The power of vivid suggestion

On the whole, however, it is safer to see ideophones and similar sounds as proof of their users’ sensitive feeling for language, a deep sensitive attachment to sounds and their power of vivid suggestion or representation. In many cases, a speaker or oral artist can avoid an ideophone by simply duplicating a word of action: for jegidezie tiii, for instance, the narrator could have said jegide jegide, which would translate into something like ‘walked on and on.’ But tiii has a special appeal both as a sound and as a more dramatic way of capturing the idea of extent.

Isidore Okpewho, African Oral Literature, 1992 p. 96. (The example is from Ijo.)

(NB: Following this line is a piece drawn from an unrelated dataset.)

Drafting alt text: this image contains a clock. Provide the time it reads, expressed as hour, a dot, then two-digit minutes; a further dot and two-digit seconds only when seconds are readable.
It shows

Okpewho’s remarks highlight the importance of the material properties of the ideophonic word. It is not a simple case of having words for things that some other languages may not have lexicalized words for; it is the nature of the ideophonic word —the fact that meaning is suggested by the material properties of the sign— that makes it such a significant linguistic device. What Okpewho calls ‘vivid suggestion’ I have tried to capture with the phrase ‘vivid depiction’ in my working definition of ideophones.

References

  1. Okpewho, Isidore. 1992. African Oral Literature: Backgrounds, Character, and Continuity. Bloomington: Indiana University Press.